Sex and the e-City

It’s often claimed that men think about sex very seven seconds. Sorry, where was I? Oh yes… I’m not sure where that pseudo-statistic comes from: apparently not from the Kinsey report as is often claimed, and a more recent poll, while reflecting perhaps more liberated views about sexuality than could be admitted to in the 1950s, actually suggests that 43% of men think about It several times a day, compared to the 54% cited by Kinsey. Perhaps we spend less time thinking about it nowadays because we have more opportunities to experience it.

Well, there are lots of exciting statistics to drool over at the two links above, but this is supposed to be a family blog. (Actually, it isn’t, but it’s not supposed to be salacious either!) What do dubious statistics about romping in the hay (too bad I have hay fever…) have to do with security?

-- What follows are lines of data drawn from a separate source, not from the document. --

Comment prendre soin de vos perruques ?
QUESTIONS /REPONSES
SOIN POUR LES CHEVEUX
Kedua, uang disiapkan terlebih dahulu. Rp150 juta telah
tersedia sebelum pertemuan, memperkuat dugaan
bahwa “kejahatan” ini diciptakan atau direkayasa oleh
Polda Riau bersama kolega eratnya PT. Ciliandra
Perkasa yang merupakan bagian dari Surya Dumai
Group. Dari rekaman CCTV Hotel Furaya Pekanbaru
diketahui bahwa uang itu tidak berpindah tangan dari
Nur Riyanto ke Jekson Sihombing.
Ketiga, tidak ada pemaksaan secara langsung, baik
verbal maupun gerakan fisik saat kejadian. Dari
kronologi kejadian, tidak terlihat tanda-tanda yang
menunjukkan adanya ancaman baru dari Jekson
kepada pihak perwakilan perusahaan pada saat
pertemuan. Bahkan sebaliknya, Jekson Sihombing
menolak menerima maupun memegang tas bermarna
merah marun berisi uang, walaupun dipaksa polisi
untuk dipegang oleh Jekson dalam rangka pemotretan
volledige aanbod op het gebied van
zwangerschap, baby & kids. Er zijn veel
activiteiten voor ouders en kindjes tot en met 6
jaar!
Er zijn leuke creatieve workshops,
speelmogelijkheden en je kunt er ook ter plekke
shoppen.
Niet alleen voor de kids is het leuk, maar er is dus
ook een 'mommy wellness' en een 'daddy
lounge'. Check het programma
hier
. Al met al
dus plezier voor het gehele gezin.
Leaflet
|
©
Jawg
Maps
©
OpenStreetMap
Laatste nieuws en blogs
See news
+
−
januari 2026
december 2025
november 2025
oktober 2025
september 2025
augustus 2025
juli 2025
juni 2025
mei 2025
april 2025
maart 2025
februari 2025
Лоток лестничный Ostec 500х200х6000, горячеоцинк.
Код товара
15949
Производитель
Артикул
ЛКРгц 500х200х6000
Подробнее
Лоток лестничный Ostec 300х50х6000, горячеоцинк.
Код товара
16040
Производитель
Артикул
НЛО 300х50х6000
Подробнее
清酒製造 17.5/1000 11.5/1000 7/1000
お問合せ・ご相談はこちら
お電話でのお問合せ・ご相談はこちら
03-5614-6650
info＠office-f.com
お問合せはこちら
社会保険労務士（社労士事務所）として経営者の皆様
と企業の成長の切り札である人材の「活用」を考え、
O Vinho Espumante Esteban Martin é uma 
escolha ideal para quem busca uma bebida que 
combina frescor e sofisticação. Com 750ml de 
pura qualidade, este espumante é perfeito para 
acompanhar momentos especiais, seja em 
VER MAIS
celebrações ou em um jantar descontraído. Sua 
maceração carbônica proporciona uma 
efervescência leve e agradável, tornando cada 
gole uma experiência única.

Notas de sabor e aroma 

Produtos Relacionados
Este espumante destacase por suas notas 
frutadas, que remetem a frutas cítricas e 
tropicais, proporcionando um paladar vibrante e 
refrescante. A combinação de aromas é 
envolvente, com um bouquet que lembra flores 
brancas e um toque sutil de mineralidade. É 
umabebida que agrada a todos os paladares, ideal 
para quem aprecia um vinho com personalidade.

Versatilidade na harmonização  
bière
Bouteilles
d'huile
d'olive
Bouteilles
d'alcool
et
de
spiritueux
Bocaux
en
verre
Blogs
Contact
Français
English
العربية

An article in Computer Weekly started me thinking in this direction (in between thoughts about The Other – sorry, about other things). Apparently, nearly a third of professional workers have sent explicit emails, or dumped partners by email, according to a Proofpoint survey to which I haven’t seen a direct link. (I’m afraid the article doesn’t mention if the survey breaks those figures down by gender,  if that interests you. :-) Furthermore, nearer 40% of respondents have apparently applied for jobs elsewhere from their work PCs.

Not everyone considers this sort of occasional misuse of company facilities to be a big security issue, of course. What is a major issue, though, is the average computer user’s apparent inability to distinguish between their work and private life. Well, I guess it’s one way to restore some semblance of normality to a workaholic’s work/life balance. But there are a whole load of security issues around it.

Businesses are increasingly paranoid about all sorts of online activity- not just social networking such as Facebook and Twitter, but older forms of file sharing and messaging. Not just because of the security risks associated with malware, social engineering, data leakage and so on, but because of less obvious risks such as potential damage to the company’s reputation, all manner of legal and compliance issues, duty of care to employees, and so on. No wonder employers like the city of Bozeman are tempted to overstep acceptable boundaries in attempt to monitor or even regulate their employee’s web activity. Bozeman’s officials apparently wanted to ride roughshod over their employees’ constitutional rights, but they do seem to have more of a grasp of the security problems associated with social networking than most employees do.

I’m relieved, however, to learn that the story about the memory span of a goldfish being just a few seconds is also a myth. It saves me wasting any more of my life wondering whether they have time to think about sex.